Could have been *Muppets* screwing up your account number.

[identity profile] darthfox.livejournal.com 2005-08-10 03:24 pm (UTC)(link)
i'm not actually positive he didn't say 'muppet'. i chose to give him the benefit of the doubt.

[identity profile] neotoma.livejournal.com 2005-08-10 03:28 pm (UTC)(link)
'you moppet'? Seems pretty mild for a swear, or is it different over there?

[identity profile] darthfox.livejournal.com 2005-08-10 03:31 pm (UTC)(link)
i don't think it was meant to be profane. just that it surprised me even as an epithet -- you idiot (or eejit), you bonehead, you fool, i'd have understood, but moppet was a new one on me. :-)

[identity profile] sowilo.livejournal.com 2005-08-10 03:40 pm (UTC)(link)
well, I've always thought of moppet as a term of endearment, like you'd use with a little kid. But, I can roll with the "idiot" connotation.

[identity profile] amoeba-j.livejournal.com 2005-08-10 03:42 pm (UTC)(link)
I'm so glad they finally figured out what was causing the problems!

I guess it's ok that I was giggling madly at 'moppets' since everyone else seems to have already made the jokes that went running rampantly thru my brain ;)

[identity profile] helenish.livejournal.com 2005-08-10 03:45 pm (UTC)(link)
Let me point out that I have been following the Saga of the Cell Phone account with some interest, which is - I mean, not that you are an uninteresting writer or anything - but it's definitely a testament to my problems with getting absorbed in the minutae of others' lives.

Also, let me just say that "oh, those MOPPETS!" is about the greatest way to express irritation in a work setting ever.

[identity profile] sebastienne.livejournal.com 2005-08-10 05:07 pm (UTC)(link)
it probably was "muppet". it's very popular essex slang for referring to anyone who's been a bit of an idiot. it hadn't occured to me before just now that it is, in fact, regional, and i've never heard anyone from another county use it.

[identity profile] corvidae9.livejournal.com 2005-08-10 07:04 pm (UTC)(link)
I plan to fix that. I'd like to start calling people 'muppets', I think.

[identity profile] orange852.livejournal.com 2005-08-10 05:11 pm (UTC)(link)
So. It's not fixed yet, but by this time tomorrow, one hopes, my worries will be over.

I would definitely retest regularly.

Missing digit? In telephony, it pretty much is the source of all problems, or at least a major contributing factor.

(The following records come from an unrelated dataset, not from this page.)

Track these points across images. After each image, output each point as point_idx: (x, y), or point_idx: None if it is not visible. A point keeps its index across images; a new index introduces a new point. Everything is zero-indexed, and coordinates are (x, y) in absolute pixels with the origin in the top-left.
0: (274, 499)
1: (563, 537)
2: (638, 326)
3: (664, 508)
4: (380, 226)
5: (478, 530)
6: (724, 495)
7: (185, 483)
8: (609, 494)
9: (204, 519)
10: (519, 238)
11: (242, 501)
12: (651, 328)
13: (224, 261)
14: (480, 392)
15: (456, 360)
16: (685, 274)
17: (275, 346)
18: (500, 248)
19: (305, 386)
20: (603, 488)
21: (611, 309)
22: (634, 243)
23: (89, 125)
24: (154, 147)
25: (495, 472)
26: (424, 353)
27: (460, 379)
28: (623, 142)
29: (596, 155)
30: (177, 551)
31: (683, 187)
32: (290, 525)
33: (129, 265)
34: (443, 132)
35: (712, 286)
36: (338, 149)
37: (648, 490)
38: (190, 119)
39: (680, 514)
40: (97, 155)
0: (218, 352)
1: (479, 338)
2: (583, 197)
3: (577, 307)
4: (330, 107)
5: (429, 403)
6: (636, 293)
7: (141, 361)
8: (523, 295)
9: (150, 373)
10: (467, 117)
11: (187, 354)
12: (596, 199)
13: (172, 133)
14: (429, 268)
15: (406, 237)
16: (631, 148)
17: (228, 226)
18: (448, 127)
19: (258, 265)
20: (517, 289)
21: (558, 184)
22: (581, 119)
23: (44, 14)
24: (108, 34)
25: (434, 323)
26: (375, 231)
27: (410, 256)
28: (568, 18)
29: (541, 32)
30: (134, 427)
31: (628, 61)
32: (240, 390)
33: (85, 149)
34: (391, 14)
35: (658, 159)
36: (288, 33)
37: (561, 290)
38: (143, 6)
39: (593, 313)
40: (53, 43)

[identity profile] darthfox.livejournal.com 2005-08-10 05:19 pm (UTC)(link)
but not from the -- you know, come to think of it, why on earth isn't my account number the same as my mobile phone number?

[beats. head. against. desk.]

[identity profile] sowilo.livejournal.com 2005-08-10 06:04 pm (UTC)(link)
Because that makes far too much sense.

[identity profile] impyvixen.livejournal.com 2005-08-10 06:37 pm (UTC)(link)
But what if you wanted to keep your account with said phone company but change numbers for some reason? That way you wouldn't have to close out your account and open a new one. So by assigning a random account number, they're actually personalizing who you are as opposed to thinking you might be someone else who previously had the number you have. And then you can do whatever you want with your phone number.

Did that even make sense?

[identity profile] impyvixen.livejournal.com 2005-08-11 02:21 pm (UTC)(link)
And today, there's an article on cnn.com about the new version of the OED... and it specifically mentions "muppet."

They also said there were now 350 ways of insulting someone -- from "chucklehead" to "muppet" -- ten times more than there were complimentary expressions, while there were 50 words for good-looking women, there were only about 20 for men.